▶ **Your goal**:
Which lines of the entries below contain the string "unlocked"? Copy each one.

▶ **Materials provided**:
● ● ● ●

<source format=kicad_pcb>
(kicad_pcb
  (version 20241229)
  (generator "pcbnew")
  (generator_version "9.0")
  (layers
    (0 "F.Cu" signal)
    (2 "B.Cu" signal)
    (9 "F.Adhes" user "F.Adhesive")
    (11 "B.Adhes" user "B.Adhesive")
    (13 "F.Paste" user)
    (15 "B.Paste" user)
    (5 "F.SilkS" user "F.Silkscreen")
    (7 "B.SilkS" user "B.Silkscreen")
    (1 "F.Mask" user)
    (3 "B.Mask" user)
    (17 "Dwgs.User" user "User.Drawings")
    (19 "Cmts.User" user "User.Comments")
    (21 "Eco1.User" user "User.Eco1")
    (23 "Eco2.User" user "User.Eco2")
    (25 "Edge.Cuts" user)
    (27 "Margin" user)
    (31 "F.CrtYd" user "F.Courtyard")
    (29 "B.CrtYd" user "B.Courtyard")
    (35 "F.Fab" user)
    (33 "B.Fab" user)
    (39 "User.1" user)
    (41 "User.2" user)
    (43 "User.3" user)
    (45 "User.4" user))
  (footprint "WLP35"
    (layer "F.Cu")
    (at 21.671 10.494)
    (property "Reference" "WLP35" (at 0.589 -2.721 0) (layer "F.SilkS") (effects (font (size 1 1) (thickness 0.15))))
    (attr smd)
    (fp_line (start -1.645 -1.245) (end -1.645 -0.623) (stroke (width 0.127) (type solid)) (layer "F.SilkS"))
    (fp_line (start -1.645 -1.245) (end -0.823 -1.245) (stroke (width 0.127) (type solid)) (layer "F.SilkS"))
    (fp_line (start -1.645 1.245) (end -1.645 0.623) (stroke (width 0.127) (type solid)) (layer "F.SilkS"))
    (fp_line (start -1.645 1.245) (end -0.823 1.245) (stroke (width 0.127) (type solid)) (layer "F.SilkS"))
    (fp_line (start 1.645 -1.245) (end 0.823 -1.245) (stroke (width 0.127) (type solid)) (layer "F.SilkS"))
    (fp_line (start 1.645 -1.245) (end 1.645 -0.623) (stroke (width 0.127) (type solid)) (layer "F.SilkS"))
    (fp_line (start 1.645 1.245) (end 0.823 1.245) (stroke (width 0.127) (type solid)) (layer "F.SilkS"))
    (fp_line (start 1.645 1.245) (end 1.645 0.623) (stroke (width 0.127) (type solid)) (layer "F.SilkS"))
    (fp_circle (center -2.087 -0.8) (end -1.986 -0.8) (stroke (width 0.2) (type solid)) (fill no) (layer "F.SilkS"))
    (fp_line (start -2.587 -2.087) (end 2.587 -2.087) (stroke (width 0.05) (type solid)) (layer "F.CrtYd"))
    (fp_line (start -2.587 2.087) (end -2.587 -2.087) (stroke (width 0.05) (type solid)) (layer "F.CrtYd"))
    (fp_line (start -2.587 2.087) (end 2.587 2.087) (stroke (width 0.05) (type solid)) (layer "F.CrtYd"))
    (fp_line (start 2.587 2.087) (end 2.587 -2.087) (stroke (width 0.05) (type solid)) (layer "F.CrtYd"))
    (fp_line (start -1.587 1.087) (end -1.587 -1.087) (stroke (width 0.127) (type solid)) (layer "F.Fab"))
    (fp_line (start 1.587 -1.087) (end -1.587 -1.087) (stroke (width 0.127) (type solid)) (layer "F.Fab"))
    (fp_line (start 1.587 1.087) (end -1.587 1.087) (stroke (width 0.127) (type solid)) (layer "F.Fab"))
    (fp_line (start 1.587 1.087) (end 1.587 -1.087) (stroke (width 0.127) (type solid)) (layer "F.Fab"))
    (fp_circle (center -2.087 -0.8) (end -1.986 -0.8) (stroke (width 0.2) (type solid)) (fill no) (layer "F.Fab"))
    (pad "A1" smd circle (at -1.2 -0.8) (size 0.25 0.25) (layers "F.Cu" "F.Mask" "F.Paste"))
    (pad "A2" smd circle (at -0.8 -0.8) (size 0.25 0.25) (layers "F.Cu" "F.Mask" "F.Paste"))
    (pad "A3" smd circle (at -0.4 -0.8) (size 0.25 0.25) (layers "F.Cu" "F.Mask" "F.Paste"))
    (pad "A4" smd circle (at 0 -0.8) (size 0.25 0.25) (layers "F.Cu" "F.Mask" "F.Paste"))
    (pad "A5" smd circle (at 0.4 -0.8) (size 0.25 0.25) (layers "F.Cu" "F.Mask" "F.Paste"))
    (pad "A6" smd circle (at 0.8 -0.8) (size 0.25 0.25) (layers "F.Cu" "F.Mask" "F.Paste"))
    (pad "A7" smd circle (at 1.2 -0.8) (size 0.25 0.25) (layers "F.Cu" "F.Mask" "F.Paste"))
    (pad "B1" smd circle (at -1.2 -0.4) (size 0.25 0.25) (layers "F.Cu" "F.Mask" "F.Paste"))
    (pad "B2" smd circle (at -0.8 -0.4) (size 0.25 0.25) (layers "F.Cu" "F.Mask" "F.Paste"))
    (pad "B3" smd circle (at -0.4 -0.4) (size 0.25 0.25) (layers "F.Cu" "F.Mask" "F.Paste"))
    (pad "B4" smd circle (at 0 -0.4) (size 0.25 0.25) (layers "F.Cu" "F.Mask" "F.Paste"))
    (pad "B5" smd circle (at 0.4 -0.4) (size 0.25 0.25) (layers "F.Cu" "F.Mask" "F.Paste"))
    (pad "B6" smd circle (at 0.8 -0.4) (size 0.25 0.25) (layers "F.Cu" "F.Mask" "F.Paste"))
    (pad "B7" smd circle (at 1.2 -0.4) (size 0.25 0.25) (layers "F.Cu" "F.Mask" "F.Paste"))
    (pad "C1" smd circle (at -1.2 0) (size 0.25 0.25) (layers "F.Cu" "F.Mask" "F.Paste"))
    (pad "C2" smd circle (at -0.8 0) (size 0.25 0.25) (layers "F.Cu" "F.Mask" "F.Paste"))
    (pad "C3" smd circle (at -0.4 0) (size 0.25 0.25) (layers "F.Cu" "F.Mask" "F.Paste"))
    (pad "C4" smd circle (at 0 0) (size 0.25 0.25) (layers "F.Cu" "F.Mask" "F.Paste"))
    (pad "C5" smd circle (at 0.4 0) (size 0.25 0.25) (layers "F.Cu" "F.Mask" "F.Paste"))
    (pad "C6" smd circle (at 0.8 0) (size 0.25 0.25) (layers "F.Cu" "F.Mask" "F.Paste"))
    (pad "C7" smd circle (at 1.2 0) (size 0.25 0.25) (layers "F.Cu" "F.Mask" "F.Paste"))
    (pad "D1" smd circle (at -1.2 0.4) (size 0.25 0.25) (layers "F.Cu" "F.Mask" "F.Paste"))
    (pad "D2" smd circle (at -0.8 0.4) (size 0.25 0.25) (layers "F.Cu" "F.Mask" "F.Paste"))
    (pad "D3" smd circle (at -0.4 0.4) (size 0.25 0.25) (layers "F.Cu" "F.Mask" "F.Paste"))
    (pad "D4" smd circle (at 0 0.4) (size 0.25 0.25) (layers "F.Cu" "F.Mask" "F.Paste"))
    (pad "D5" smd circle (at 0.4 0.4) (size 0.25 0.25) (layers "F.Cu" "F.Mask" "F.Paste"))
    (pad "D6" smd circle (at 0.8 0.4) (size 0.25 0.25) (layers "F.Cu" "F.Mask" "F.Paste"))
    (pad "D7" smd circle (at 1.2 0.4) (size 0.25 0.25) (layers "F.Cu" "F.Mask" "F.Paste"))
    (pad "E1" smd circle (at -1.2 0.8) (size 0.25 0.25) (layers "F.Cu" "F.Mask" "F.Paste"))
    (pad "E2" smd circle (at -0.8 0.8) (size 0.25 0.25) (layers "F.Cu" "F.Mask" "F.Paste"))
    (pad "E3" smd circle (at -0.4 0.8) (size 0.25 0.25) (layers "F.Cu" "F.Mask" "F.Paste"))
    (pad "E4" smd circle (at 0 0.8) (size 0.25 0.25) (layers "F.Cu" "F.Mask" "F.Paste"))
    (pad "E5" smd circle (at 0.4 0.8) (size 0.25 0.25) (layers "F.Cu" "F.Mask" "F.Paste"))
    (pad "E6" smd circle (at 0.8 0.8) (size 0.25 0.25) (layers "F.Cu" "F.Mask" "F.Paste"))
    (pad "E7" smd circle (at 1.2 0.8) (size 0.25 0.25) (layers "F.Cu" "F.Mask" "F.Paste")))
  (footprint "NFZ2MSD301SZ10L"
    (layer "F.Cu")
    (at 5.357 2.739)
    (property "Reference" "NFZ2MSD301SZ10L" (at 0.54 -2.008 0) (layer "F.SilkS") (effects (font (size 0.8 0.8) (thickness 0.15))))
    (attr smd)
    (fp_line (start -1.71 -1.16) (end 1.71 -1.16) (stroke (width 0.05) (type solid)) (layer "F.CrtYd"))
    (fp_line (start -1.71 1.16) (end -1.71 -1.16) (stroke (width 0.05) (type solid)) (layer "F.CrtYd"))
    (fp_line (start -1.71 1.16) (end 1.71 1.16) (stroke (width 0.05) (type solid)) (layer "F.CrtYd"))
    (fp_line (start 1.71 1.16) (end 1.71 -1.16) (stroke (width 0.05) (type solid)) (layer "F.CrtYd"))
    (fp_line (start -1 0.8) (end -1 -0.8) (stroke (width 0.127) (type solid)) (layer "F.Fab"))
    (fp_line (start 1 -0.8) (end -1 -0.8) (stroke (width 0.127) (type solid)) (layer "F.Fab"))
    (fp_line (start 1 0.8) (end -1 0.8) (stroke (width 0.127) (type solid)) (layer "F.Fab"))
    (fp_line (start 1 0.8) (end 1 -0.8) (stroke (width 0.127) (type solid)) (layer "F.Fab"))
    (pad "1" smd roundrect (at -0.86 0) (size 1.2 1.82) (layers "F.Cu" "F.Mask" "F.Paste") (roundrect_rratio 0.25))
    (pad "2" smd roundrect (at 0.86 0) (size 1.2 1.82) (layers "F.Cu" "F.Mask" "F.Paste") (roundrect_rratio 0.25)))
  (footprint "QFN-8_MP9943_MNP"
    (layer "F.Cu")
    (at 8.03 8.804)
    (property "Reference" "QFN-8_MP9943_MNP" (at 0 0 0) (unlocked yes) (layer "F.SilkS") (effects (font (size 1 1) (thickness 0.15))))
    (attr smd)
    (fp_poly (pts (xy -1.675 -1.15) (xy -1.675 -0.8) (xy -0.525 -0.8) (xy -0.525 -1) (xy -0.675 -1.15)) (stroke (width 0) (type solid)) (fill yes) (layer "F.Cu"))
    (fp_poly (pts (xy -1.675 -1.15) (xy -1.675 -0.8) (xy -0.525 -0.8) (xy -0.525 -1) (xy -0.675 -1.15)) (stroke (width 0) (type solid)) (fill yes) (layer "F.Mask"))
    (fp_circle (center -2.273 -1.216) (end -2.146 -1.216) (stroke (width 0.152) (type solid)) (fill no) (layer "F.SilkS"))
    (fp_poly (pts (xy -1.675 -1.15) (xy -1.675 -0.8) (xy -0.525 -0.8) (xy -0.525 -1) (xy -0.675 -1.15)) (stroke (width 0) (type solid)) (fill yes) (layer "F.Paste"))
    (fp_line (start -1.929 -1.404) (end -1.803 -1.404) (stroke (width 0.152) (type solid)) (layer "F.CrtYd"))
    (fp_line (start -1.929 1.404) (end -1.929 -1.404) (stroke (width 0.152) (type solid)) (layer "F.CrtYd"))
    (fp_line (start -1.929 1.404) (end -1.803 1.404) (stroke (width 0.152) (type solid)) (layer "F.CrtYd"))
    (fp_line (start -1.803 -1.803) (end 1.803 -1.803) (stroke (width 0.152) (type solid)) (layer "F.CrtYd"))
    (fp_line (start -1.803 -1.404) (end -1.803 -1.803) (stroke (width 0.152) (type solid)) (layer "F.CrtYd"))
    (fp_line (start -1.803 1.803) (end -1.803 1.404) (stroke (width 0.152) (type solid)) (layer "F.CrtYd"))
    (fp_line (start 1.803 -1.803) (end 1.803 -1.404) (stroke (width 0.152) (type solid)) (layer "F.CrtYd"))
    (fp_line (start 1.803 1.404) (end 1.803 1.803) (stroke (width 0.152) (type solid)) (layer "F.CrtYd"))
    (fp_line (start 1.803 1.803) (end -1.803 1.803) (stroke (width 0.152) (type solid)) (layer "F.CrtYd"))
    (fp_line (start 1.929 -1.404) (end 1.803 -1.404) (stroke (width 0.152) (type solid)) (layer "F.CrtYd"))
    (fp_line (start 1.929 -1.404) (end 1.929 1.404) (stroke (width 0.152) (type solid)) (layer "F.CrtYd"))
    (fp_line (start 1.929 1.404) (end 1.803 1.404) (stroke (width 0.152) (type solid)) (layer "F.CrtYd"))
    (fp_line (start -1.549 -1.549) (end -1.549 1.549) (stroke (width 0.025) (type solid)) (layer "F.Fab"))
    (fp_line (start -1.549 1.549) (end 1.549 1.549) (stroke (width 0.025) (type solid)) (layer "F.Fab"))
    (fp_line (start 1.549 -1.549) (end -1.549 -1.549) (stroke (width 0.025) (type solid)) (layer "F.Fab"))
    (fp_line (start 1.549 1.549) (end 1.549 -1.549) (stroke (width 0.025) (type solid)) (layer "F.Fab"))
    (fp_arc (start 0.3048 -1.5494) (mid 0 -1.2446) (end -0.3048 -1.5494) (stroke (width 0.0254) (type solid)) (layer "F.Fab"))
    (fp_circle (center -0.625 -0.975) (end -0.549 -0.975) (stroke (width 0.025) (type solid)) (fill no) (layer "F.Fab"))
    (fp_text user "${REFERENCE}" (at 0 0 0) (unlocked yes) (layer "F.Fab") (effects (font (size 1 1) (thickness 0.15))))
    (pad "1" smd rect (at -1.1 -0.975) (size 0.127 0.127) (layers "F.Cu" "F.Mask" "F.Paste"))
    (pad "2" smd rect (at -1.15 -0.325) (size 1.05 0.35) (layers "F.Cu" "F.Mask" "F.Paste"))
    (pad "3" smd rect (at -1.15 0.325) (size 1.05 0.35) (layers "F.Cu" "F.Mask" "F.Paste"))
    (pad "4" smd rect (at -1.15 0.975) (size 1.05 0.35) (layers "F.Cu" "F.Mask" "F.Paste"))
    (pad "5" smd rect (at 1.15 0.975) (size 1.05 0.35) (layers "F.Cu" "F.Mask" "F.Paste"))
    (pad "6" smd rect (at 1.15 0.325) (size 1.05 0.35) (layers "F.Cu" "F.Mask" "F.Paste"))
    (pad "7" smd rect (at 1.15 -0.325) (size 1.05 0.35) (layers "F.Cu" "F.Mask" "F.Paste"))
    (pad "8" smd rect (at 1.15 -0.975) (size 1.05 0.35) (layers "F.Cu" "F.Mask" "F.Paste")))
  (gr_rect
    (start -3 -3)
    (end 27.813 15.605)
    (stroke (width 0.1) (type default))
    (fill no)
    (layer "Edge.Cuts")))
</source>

● ● ● ●

▶ **Answer to the problem**:
    (property "Reference" "QFN-8_MP9943_MNP" (at 0 0 0) (unlocked yes) (layer "F.SilkS") (effects (font (size 1 1) (thickness 0.15))))
    (fp_text user "${REFERENCE}" (at 0 0 0) (unlocked yes) (layer "F.Fab") (effects (font (size 1 1) (thickness 0.15))))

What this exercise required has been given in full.